====== Available records ======

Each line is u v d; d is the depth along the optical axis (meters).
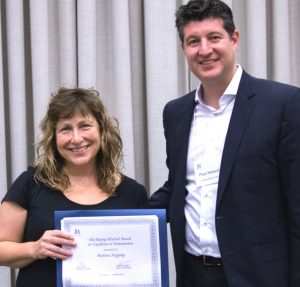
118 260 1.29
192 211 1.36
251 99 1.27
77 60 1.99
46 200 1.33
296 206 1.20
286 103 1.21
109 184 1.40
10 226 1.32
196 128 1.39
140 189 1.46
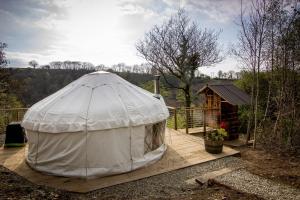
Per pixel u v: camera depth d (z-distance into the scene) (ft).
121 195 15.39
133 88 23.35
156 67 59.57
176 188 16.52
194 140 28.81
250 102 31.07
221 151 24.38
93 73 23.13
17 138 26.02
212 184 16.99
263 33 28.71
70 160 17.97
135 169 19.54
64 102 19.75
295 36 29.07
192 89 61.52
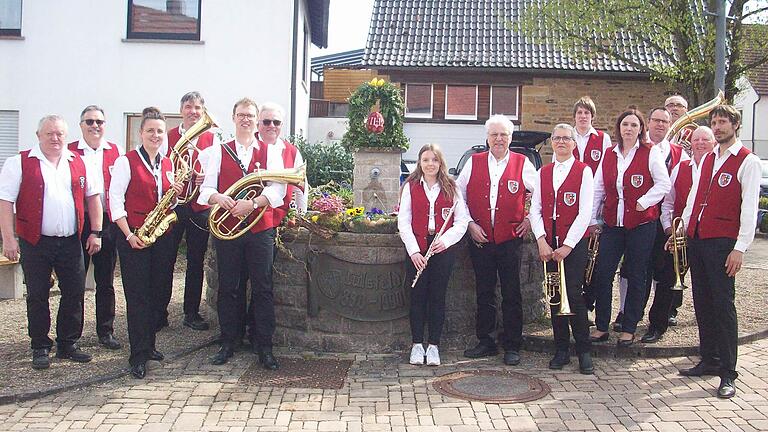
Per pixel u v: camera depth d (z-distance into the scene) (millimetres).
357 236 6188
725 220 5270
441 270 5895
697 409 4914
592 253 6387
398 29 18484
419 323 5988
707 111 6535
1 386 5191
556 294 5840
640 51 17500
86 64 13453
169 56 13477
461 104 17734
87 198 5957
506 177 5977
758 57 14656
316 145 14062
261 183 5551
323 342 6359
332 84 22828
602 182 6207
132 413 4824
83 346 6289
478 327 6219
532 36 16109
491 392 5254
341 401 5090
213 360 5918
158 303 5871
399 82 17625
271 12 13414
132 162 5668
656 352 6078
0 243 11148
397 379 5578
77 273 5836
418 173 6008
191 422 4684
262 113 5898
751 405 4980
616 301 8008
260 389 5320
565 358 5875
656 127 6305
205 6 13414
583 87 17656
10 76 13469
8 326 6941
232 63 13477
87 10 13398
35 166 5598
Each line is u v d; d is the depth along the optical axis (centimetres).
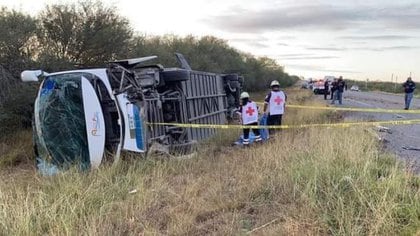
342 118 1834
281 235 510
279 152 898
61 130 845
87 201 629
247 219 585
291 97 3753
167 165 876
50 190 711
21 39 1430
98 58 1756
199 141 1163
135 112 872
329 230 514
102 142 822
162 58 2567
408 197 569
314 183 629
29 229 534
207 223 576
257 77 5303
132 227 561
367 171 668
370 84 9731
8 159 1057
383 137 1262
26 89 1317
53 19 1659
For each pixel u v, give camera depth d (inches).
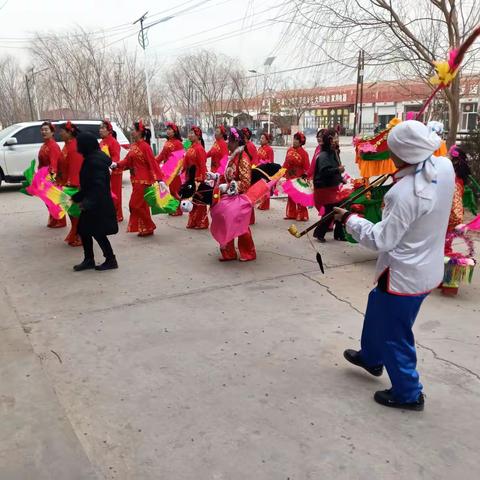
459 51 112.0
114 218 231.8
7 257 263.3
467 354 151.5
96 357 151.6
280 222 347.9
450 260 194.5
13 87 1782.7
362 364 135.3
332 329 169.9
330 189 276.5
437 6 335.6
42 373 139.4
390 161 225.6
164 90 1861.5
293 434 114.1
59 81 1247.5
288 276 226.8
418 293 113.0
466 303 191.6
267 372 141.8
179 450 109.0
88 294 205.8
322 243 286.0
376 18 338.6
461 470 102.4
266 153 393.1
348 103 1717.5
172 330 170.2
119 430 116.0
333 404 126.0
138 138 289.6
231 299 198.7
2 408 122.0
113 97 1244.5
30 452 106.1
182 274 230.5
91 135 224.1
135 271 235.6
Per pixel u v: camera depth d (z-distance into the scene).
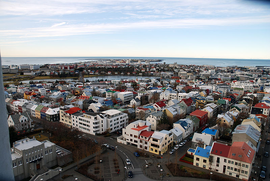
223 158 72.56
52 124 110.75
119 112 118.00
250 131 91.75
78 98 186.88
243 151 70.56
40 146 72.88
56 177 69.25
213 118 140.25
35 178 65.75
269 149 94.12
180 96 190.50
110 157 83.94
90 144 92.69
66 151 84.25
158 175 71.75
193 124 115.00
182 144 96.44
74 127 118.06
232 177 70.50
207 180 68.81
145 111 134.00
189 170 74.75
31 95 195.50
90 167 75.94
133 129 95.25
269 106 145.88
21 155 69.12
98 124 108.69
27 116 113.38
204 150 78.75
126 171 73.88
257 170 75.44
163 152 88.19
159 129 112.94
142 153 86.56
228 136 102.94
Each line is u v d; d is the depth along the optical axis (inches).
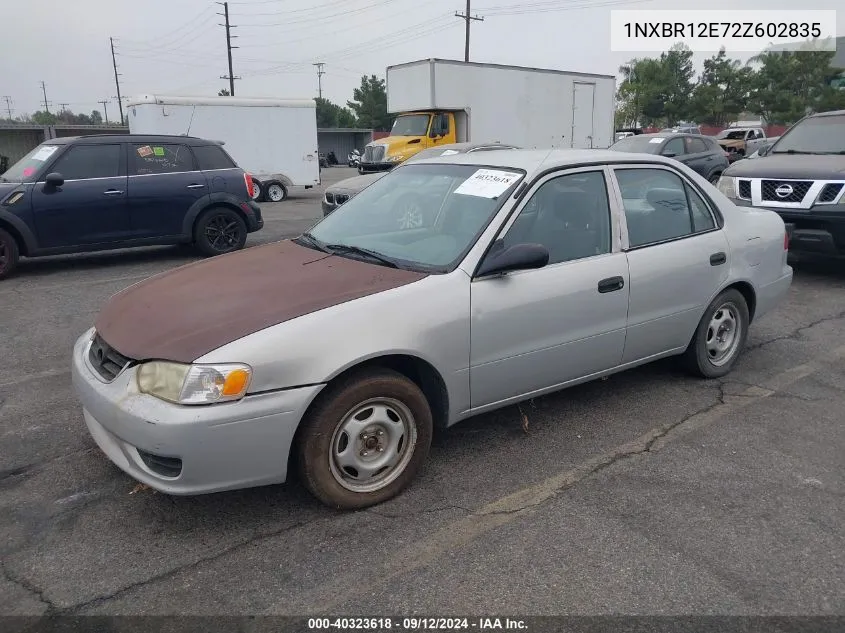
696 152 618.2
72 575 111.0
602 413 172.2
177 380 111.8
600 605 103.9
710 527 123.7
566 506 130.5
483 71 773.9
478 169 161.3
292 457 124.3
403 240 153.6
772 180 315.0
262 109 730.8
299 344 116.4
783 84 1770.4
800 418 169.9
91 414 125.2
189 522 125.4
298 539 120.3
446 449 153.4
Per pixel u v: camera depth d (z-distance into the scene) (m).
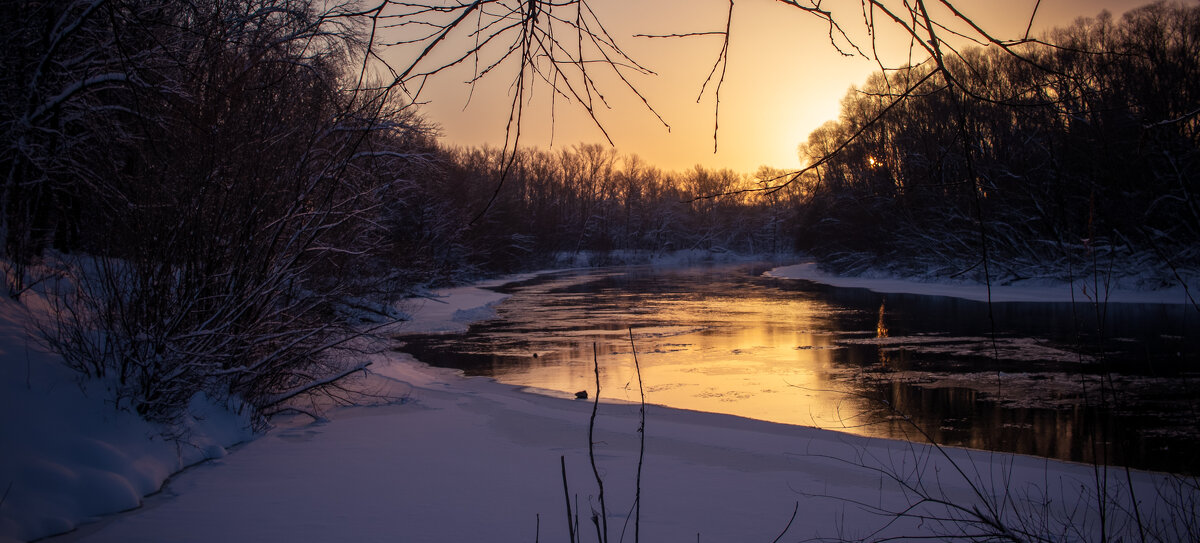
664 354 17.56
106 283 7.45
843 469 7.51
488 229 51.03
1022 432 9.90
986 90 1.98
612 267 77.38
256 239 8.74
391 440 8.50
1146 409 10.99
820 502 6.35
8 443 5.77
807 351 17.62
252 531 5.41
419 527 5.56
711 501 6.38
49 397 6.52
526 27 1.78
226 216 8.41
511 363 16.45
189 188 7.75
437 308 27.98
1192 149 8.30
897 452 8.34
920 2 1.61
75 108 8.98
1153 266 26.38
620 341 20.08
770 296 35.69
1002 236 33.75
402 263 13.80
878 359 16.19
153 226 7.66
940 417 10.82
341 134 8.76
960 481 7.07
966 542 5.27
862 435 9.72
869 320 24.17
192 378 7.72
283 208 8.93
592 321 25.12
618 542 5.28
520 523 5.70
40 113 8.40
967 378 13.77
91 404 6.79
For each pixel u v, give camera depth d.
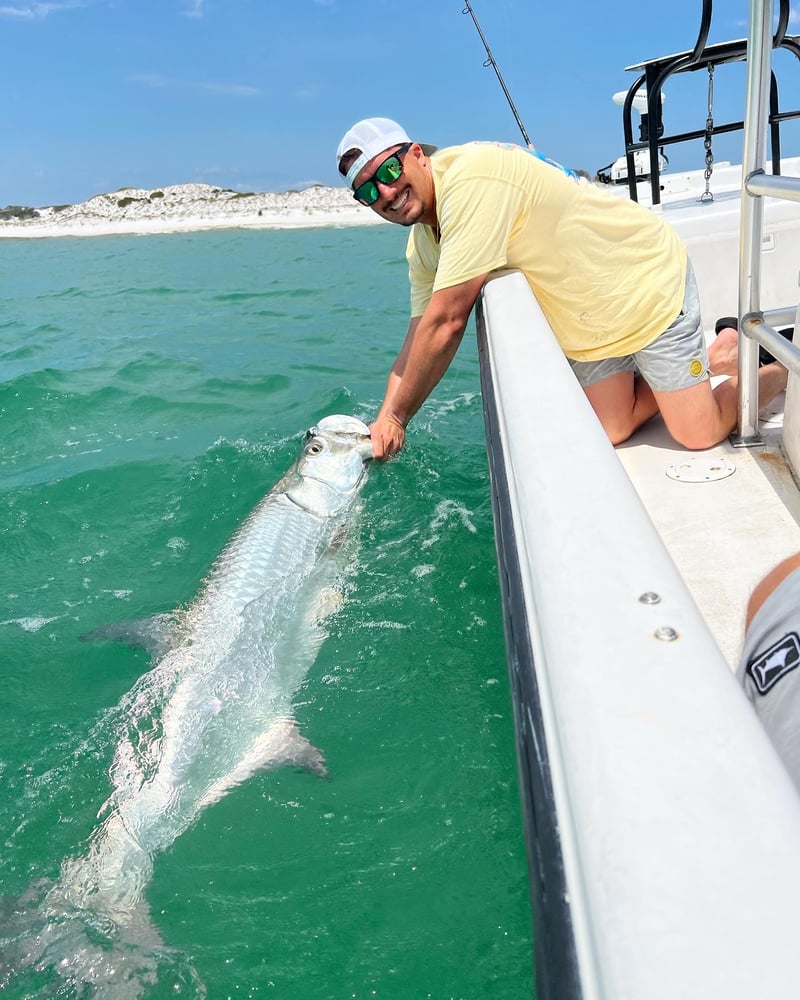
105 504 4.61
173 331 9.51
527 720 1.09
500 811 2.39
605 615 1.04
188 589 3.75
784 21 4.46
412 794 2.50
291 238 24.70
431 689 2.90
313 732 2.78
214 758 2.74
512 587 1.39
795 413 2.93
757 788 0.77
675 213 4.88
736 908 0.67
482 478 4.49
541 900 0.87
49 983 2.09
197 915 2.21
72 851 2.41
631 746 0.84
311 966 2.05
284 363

======

Task:
Pictures excluded, repeat the records exactly from their opening line through the line containing "357 236 6188".

Your solution:
Each line is u v d; d is the depth along the optical axis (meters).
118 260 1.29
192 211 1.36
251 99 1.27
77 60 1.99
46 200 1.33
296 206 1.20
286 103 1.21
109 184 1.40
10 226 1.32
196 128 1.39
140 189 1.46
Per pixel u v: camera depth d (z-distance into the scene) (ft).
121 195 15.39
133 88 23.35
156 67 59.57
176 188 16.52
194 140 28.81
250 102 31.07
221 151 24.38
93 73 23.13
17 138 26.02
212 184 16.99
263 33 28.71
70 160 17.97
135 169 19.54
64 102 19.75
295 36 29.07
192 89 61.52
Per pixel u v: camera depth d (z-distance into the scene) (millimetres).
357 236 6188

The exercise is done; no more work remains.